Written exercise >>
Copy every line of the listing below, keeping each one unchanged.

(Rows from a dataset)
---

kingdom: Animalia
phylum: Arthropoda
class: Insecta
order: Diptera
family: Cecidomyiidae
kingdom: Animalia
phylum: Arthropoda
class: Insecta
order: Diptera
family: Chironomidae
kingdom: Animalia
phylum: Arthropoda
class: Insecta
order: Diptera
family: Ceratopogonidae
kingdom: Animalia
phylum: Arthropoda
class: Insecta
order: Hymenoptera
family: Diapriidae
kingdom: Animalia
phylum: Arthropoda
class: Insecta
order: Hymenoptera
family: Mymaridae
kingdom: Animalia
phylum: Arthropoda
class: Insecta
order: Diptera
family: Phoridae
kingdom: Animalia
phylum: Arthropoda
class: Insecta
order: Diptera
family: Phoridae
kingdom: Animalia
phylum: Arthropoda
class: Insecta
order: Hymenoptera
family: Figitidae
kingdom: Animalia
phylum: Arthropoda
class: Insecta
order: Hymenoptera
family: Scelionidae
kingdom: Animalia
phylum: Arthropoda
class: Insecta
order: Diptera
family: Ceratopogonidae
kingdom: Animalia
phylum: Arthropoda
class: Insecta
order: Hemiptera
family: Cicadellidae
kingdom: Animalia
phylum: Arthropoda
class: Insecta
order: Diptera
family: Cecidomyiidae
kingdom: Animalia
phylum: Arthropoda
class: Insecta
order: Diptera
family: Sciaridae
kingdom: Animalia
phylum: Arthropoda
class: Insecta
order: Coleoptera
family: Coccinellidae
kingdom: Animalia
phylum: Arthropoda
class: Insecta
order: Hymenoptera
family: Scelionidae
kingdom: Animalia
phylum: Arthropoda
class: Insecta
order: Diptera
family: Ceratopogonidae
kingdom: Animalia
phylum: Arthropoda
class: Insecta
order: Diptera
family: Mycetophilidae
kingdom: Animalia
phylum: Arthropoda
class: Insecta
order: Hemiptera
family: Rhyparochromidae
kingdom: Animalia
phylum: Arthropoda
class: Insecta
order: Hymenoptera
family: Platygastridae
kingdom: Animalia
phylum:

---

Full solution >>
kingdom: Animalia
phylum: Arthropoda
class: Insecta
order: Diptera
family: Cecidomyiidae
kingdom: Animalia
phylum: Arthropoda
class: Insecta
order: Diptera
family: Chironomidae
kingdom: Animalia
phylum: Arthropoda
class: Insecta
order: Diptera
family: Ceratopogonidae
kingdom: Animalia
phylum: Arthropoda
class: Insecta
order: Hymenoptera
family: Diapriidae
kingdom: Animalia
phylum: Arthropoda
class: Insecta
order: Hymenoptera
family: Mymaridae
kingdom: Animalia
phylum: Arthropoda
class: Insecta
order: Diptera
family: Phoridae
kingdom: Animalia
phylum: Arthropoda
class: Insecta
order: Diptera
family: Phoridae
kingdom: Animalia
phylum: Arthropoda
class: Insecta
order: Hymenoptera
family: Figitidae
kingdom: Animalia
phylum: Arthropoda
class: Insecta
order: Hymenoptera
family: Scelionidae
kingdom: Animalia
phylum: Arthropoda
class: Insecta
order: Diptera
family: Ceratopogonidae
kingdom: Animalia
phylum: Arthropoda
class: Insecta
order: Hemiptera
family: Cicadellidae
kingdom: Animalia
phylum: Arthropoda
class: Insecta
order: Diptera
family: Cecidomyiidae
kingdom: Animalia
phylum: Arthropoda
class: Insecta
order: Diptera
family: Sciaridae
kingdom: Animalia
phylum: Arthropoda
class: Insecta
order: Coleoptera
family: Coccinellidae
kingdom: Animalia
phylum: Arthropoda
class: Insecta
order: Hymenoptera
family: Scelionidae
kingdom: Animalia
phylum: Arthropoda
class: Insecta
order: Diptera
family: Ceratopogonidae
kingdom: Animalia
phylum: Arthropoda
class: Insecta
order: Diptera
family: Mycetophilidae
kingdom: Animalia
phylum: Arthropoda
class: Insecta
order: Hemiptera
family: Rhyparochromidae
kingdom: Animalia
phylum: Arthropoda
class: Insecta
order: Hymenoptera
family: Platygastridae
kingdom: Animalia
phylum:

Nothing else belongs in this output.